[Records from a collection]
● ● ●

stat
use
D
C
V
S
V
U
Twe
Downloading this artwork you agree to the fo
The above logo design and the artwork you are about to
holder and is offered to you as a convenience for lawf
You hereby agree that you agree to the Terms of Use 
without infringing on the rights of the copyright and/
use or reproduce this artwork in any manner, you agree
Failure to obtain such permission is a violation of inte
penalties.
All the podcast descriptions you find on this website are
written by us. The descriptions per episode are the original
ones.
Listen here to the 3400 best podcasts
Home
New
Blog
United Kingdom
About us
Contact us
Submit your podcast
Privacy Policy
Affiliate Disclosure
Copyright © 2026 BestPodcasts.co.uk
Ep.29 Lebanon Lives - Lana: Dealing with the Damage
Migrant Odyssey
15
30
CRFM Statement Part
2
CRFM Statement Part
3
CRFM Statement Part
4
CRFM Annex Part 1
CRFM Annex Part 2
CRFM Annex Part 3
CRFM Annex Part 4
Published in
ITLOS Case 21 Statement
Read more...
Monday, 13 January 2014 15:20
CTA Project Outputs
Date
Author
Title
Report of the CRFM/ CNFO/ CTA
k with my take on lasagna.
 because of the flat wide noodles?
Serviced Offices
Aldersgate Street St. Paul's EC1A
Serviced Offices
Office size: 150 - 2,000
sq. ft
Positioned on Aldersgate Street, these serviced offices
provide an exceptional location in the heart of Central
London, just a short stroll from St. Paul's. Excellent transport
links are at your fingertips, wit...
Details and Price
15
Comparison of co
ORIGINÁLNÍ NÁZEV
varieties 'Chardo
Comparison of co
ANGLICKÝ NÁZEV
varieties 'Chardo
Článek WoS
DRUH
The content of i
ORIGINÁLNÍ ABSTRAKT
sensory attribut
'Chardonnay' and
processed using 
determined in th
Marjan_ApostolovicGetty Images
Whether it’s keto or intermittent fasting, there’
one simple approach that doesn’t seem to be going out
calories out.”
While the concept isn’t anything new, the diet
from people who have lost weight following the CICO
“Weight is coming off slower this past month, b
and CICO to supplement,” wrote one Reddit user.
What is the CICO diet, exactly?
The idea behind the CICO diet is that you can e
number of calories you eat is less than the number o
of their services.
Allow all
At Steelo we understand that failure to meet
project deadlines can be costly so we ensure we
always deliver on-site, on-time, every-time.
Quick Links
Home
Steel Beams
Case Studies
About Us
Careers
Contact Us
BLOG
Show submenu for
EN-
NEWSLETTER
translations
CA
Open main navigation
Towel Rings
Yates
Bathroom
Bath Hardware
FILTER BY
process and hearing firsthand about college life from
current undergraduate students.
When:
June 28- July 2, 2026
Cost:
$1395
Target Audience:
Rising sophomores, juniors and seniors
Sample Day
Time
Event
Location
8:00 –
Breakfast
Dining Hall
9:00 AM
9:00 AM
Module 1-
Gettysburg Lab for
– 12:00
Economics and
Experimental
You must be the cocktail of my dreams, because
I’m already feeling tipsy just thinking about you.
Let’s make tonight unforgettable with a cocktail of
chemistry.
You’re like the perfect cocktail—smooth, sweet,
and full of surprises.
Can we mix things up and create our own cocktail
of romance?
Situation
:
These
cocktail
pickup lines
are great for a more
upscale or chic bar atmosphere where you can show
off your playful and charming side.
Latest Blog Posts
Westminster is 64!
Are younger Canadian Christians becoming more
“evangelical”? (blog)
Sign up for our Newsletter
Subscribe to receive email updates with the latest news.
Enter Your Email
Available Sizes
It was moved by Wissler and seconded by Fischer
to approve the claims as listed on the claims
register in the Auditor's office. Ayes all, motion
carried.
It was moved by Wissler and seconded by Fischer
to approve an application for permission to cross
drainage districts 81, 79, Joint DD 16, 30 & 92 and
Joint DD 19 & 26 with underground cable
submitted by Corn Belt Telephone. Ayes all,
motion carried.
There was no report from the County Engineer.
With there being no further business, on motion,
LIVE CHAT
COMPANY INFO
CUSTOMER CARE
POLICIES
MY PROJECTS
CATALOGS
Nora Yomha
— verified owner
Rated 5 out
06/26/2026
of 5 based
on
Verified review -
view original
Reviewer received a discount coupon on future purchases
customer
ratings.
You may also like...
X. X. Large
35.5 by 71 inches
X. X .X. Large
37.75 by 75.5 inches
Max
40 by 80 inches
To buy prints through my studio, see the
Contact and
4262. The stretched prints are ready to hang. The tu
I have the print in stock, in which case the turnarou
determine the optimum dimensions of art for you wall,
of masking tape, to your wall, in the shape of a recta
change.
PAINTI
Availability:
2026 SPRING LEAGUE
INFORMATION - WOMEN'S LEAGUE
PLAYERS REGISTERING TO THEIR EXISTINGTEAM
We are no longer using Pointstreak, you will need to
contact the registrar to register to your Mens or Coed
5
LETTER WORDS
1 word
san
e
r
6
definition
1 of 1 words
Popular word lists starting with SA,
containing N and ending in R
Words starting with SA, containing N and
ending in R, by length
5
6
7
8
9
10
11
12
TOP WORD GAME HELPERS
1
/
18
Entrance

● ● ●

EXERCISE INSTRUCTIONS:
Output only an exact transcription of the lines above from the one with "Economics and" up to and including the one with "Contact and".

RESPONSE BOX:
Economics and
Experimental
You must be the cocktail of my dreams, because
I’m already feeling tipsy just thinking about you.
Let’s make tonight unforgettable with a cocktail of
chemistry.
You’re like the perfect cocktail—smooth, sweet,
and full of surprises.
Can we mix things up and create our own cocktail
of romance?
Situation
:
These
cocktail
pickup lines
are great for a more
upscale or chic bar atmosphere where you can show
off your playful and charming side.
Latest Blog Posts
Westminster is 64!
Are younger Canadian Christians becoming more
“evangelical”? (blog)
Sign up for our Newsletter
Subscribe to receive email updates with the latest news.
Enter Your Email
Available Sizes
It was moved by Wissler and seconded by Fischer
to approve the claims as listed on the claims
register in the Auditor's office. Ayes all, motion
carried.
It was moved by Wissler and seconded by Fischer
to approve an application for permission to cross
drainage districts 81, 79, Joint DD 16, 30 & 92 and
Joint DD 19 & 26 with underground cable
submitted by Corn Belt Telephone. Ayes all,
motion carried.
There was no report from the County Engineer.
With there being no further business, on motion,
LIVE CHAT
COMPANY INFO
CUSTOMER CARE
POLICIES
MY PROJECTS
CATALOGS
Nora Yomha
— verified owner
Rated 5 out
06/26/2026
of 5 based
on
Verified review -
view original
Reviewer received a discount coupon on future purchases
customer
ratings.
You may also like...
X. X. Large
35.5 by 71 inches
X. X .X. Large
37.75 by 75.5 inches
Max
40 by 80 inches
To buy prints through my studio, see the
Contact and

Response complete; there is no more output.